* _Required action_
The answer must consist of every line in the records that contains the word "lines".

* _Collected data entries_
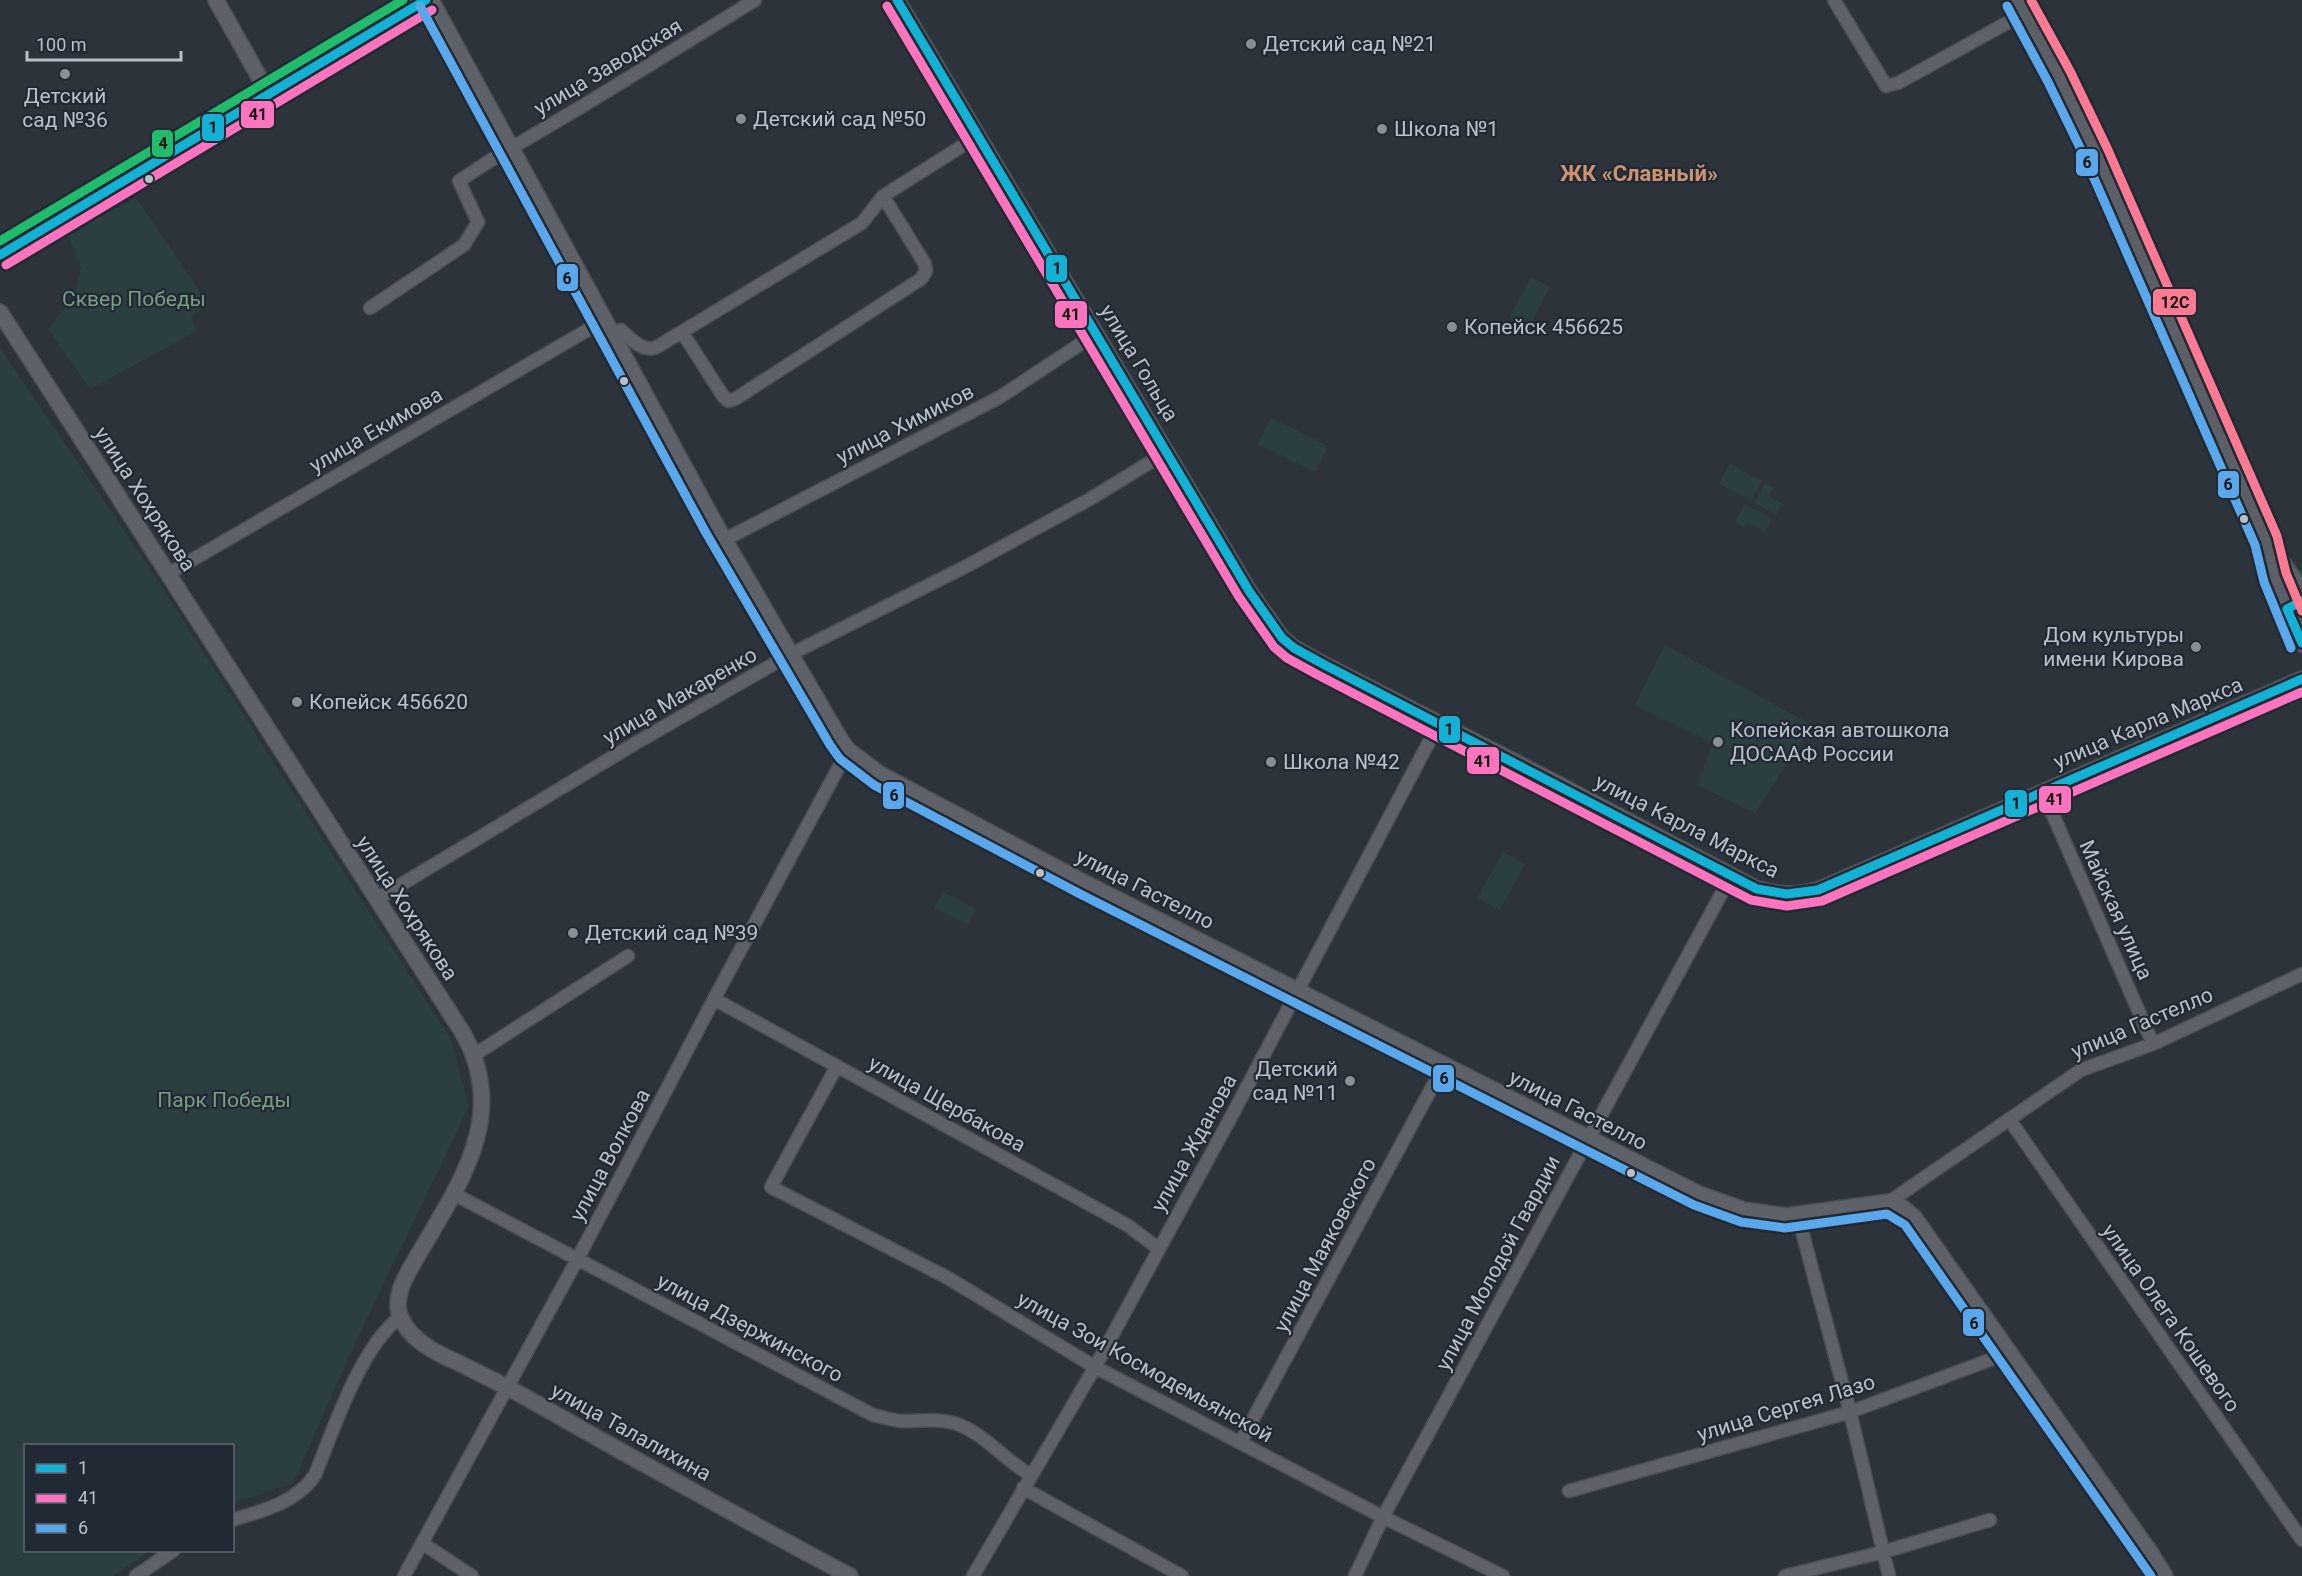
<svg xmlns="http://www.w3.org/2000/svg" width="2302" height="1576" font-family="Roboto,sans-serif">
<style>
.green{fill:#2b3f40}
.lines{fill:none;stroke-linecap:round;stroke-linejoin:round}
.minor-casing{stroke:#4b4f54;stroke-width:15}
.tertiary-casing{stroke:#4b4f54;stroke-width:18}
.secondary-casing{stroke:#4b4f54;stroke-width:20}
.primary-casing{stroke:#4b5056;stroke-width:22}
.minor{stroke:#5e6268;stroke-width:12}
.tertiary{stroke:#5e6268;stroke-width:15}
.secondary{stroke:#5c6066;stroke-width:16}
.primary{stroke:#5f646a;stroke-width:20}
.bus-1-casing{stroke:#212a34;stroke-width:14}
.bus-2-casing{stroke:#212a34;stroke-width:14}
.bus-3-casing{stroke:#212a34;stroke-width:14}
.bus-4-casing{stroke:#212a34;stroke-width:14}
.bus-5-casing{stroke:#212a34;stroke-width:14}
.bus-1{stroke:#13b2d5;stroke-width:9}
.bus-2{stroke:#fc73be;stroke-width:9}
.bus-3{stroke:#5aa8eb;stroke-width:9}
.bus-4{stroke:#fe7a93;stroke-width:9}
.bus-5{stroke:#20bc6c;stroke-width:9}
.poi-dot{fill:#888f97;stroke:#212a34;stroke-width:2}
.bus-dot{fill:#b9c0c9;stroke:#212a34;stroke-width:2}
.labels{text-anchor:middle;stroke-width:4.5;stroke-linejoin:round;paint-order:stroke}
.poi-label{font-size:21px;fill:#b9c0c9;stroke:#212a34;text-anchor:start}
.street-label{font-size:21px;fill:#b9c0c9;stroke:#212a34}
.park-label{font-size:21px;fill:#799d80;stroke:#212a34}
.neighbourhood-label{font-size:22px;font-weight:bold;fill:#cc9371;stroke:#212a34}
.line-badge{stroke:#212a34;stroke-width:2}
.pale-badge-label{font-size:16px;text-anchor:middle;font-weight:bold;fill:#111}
</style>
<rect width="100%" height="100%" fill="#2d333a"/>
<path class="green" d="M136,198L208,303L191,316L197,331L90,389L48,329L73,299L81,268L68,234Z
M1531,277L1550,287L1529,327L1510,317Z
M0,348L156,578L451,1040L469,1106L352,1350L293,1483L233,1503L232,1446H26V1550L150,1551L112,1576H0Z
M1271,418L1328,446L1315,472L1258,444Z
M1730,464L1762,481L1751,501L1719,484Z
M1765,483L1774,488L1769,496L1782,503L1776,515L1754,503Z
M1745,504L1772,519L1765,532L1748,523L1743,527L1735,522Z
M1665,645L1812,725L1755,813L1697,785L1713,743L1635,705Z
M1503,852L1525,864L1500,910L1477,898Z
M943,892L976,909L968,925L934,908Z"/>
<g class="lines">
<g class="minor-casing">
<path id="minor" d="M1834,0L1886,86L1898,83L2025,13
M370,308L464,245L478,222L459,181L491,160L586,104L755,0
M682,332L723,396L728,401L735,399L921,279L926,271L925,264L883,196
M611,334L621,330C631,339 641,351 655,348L862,223L883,196L978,136
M724,540L1000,397L1097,333
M168,574L603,321
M2043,792L2153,1044
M377,899L641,740L791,654L963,568L1090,499L1167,452
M714,999L1127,1225L1158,1248
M474,1055L628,956
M837,1066L771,1187L948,1278L1095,1367L1383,1517L1503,1576
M2009,1119L2302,1540
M454,1194L873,1415C882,1417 892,1420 901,1421C919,1421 940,1418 957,1424C985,1434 1005,1461 1031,1475
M1889,1202L2081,1070L2153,1044L2302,974
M1798,1216L1850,1412L1889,1576
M1240,1443L1444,1065
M1023,1488L1182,1576
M1569,1491L1850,1412L2011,1352
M232,1520C263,1511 297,1502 315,1475C334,1428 360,1348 400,1317
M422,1543L472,1576
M136,1576L174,1550
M404,1576L577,1260L714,999L848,750
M973,1576L1095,1367L1231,1117L1439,723
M1355,1576L1383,1517L1731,876
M1785,1576L1883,1552L1990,1520"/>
</g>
<g class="tertiary-casing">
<path id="tertiary" d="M216,0L263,84
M431,0L717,527L840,739L848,750L880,774L1087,884L1699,1194L1744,1210L1786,1216L1889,1202L1903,1208L1914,1217L2150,1552L2165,1576
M897,0L1249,591L1282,638L1294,648L1323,664L1554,782L1757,889C1779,895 1796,896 1818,890L2302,679
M0,312L461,1030C511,1113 460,1183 418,1255C408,1273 391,1297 401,1318C406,1330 417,1340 428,1347C439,1355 453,1360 465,1366C485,1376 505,1386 525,1397C632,1458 741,1518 850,1576"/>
</g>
<g class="secondary-casing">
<path id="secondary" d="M2017,0C2057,66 2089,137 2121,208C2171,318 2217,430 2266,541L2275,577L2302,643
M2272,550L2302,591"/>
</g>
<g class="primary-casing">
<path id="primary" d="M0,255L426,0"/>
</g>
<use href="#minor" class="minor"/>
<use href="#tertiary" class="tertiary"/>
<use href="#secondary" class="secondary"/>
<use href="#primary" class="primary"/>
<g class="bus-1-casing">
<path id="bus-1" d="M897,0L1249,591L1282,638L1294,648L1323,664L1757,889L1787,894L1818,890L2302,679
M0,255L426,0
M2302,601L2287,609L2302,643"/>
</g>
<g class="bus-2-casing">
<path id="bus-2" d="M887,6L1239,597L1274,647L1287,658L1318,675L1751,900L1787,906L1822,901L2302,692
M6,265L432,10"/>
</g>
<g class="bus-3-casing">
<path id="bus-3" d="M420,6L706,533L830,745L840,759L874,785L1082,895L1694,1205L1741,1222L1785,1228L1887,1214L1905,1225L2151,1576
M2007,6L2048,82L2086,160L2255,545L2264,582L2291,648"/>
</g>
<g class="bus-4-casing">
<path id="bus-4" d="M2031,0L2070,71L2108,150L2277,536L2286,573L2302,611"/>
</g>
<g class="bus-5-casing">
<path id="bus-5" d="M0,241L403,0"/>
</g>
<use href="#bus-1" class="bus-1"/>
<use href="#bus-2" class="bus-2"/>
<use href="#bus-3" class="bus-3"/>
<use href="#bus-4" class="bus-4"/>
<use href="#bus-5" class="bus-5"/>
</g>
<g class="poi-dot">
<circle cx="1251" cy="44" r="6"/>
<circle cx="65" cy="74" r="6"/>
<circle cx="741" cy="119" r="6"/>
<circle cx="1382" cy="129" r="6"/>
<circle cx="1452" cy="327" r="6"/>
<circle cx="2196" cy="647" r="6"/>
<circle cx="297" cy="702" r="6"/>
<circle cx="1718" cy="742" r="6"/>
<circle cx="1271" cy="762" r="6"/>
<circle cx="573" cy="933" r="6"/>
<circle cx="1350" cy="1081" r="6"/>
</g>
<g class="bus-dot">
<circle cx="149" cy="179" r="5"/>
<circle cx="624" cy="381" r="5"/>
<circle cx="2244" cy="519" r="5"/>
<circle cx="1040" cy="873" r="5"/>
<circle cx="1631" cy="1173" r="5"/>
</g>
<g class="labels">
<g class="poi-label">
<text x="1263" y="51">Детский сад №21</text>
<text x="65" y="103" text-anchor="middle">Детский<tspan x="65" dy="24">сад №36</tspan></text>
<text x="753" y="126">Детский сад №50</text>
<text x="1394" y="136">Школа №1</text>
<text x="1464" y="334">Копейск 456625</text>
<text x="2184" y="642" text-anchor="end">Дом культуры<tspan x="2184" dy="24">имени Кирова</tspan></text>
<text x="309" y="709">Копейск 456620</text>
<text x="1730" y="737">Копейская автошкола<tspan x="1730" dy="24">ДОСААФ России</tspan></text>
<text x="1283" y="769">Школа №42</text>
<text x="585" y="940">Детский сад №39</text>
<text x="1338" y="1076" text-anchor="end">Детский<tspan x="1338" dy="24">сад №11</tspan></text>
</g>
<g class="street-label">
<text transform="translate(608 67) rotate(-31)" y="7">улица Заводская</text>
<text transform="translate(1139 363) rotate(59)" y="7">улица Гольца</text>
<text transform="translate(905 424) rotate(-27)" y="7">улица Химиков</text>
<text transform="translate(376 430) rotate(-30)" y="7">улица Екимова</text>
<text transform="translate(145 499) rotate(57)" y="7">улица Хохрякова</text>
<text transform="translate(680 696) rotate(-30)" y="7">улица Макаренко</text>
<text transform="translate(2148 723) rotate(-23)" y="7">улица Карла Маркса</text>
<text transform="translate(1687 826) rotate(27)" y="7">улица Карла Маркса</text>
<text transform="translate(1145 889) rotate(27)" y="7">улица Гастелло</text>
<text transform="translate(407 908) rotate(57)" y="7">улица Хохрякова</text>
<text transform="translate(2116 910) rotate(66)" y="7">Майская улица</text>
<text transform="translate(2142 1023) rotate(-23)" y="7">улица Гастелло</text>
<text transform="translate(947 1104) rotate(29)" y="7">улица Щербакова</text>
<text transform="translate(1578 1110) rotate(27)" y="7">улица Гастелло</text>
<text transform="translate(1194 1143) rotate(-61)" y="7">улица Жданова</text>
<text transform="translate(610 1155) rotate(-62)" y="7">улица Волкова</text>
<text transform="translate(1325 1245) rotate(-62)" y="7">улица Маяковского</text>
<text transform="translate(1498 1263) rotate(-62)" y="7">улица Молодой Гвардии</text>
<text transform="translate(2171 1318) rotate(55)" y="7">улица Олега Кошевого</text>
<text transform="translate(750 1328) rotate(28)" y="7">улица Дзержинского</text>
<text transform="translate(1145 1367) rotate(29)" y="7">улица Зои Космодемьянской</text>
<text transform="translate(1786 1408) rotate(-17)" y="7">улица Сергея Лазо</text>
<text transform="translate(631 1432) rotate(29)" y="7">улица Талалихина</text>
</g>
<g class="park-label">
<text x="134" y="306">Сквер Победы</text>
<text x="224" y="1107">Парк Победы</text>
</g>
<g class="neighbourhood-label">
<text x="1639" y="181">ЖК «Славный»</text>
</g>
</g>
<g class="line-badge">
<rect x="240" y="100" width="35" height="29" rx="6" fill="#fc73be"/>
<rect x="201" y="113" width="24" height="29" rx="6" fill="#13b2d5"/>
<rect x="151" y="129" width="23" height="29" rx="6" fill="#20bc6c"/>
<rect x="2075" y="148" width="24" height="29" rx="6" fill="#5aa8eb"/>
<rect x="1045" y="254" width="23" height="29" rx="6" fill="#13b2d5"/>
<rect x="556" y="263" width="23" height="29" rx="6" fill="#5aa8eb"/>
<rect x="2152" y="288" width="45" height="28" rx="6" fill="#fe7a93"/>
<rect x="1054" y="300" width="34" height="29" rx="6" fill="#fc73be"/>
<rect x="2217" y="470" width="23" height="29" rx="6" fill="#5aa8eb"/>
<rect x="1438" y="715" width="23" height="29" rx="6" fill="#13b2d5"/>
<rect x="1466" y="746" width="34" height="29" rx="6" fill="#fc73be"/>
<rect x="882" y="781" width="23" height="29" rx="6" fill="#5aa8eb"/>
<rect x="2038" y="785" width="34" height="29" rx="6" fill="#fc73be"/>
<rect x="2004" y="789" width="24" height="29" rx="6" fill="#13b2d5"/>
<rect x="1432" y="1064" width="23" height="29" rx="6" fill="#5aa8eb"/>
<rect x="1962" y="1308" width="23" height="29" rx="6" fill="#5aa8eb"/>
</g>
<g class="pale-badge-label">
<text x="258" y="120">41</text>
<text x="213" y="133">1</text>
<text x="163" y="149">4</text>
<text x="2087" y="168">6</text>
<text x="1057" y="274">1</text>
<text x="567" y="284">6</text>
<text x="2175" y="308">12С</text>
<text x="1071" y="320">41</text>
<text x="2228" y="490">6</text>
<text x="1449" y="735">1</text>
<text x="1483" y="767">41</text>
<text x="894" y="801">6</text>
<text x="2055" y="805">41</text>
<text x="2016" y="809">1</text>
<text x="1444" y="1084">6</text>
<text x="1974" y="1329">6</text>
</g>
<rect x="24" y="1444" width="210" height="108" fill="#212a34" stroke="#5e6670" stroke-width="1.5"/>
<rect x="36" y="1464" width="30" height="9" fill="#13b2d5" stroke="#5e6670" stroke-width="1.5"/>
<text x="78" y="1474" font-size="18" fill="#b9c0c9">1</text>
<rect x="36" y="1494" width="30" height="9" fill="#fc73be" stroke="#5e6670" stroke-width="1.5"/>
<text x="78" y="1504" font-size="18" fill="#b9c0c9">41</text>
<rect x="36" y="1524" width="30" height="9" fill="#5aa8eb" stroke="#5e6670" stroke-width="1.5"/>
<text x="78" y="1534" font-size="18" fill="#b9c0c9">6</text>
<path d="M27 51v9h154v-9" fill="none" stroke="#b9c0c9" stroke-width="3"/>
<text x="36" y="51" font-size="18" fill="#b9c0c9" stroke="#212a34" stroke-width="4.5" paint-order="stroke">100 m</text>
</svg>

* _Response to the exercise_
.lines{fill:none;stroke-linecap:round;stroke-linejoin:round}
<g class="lines">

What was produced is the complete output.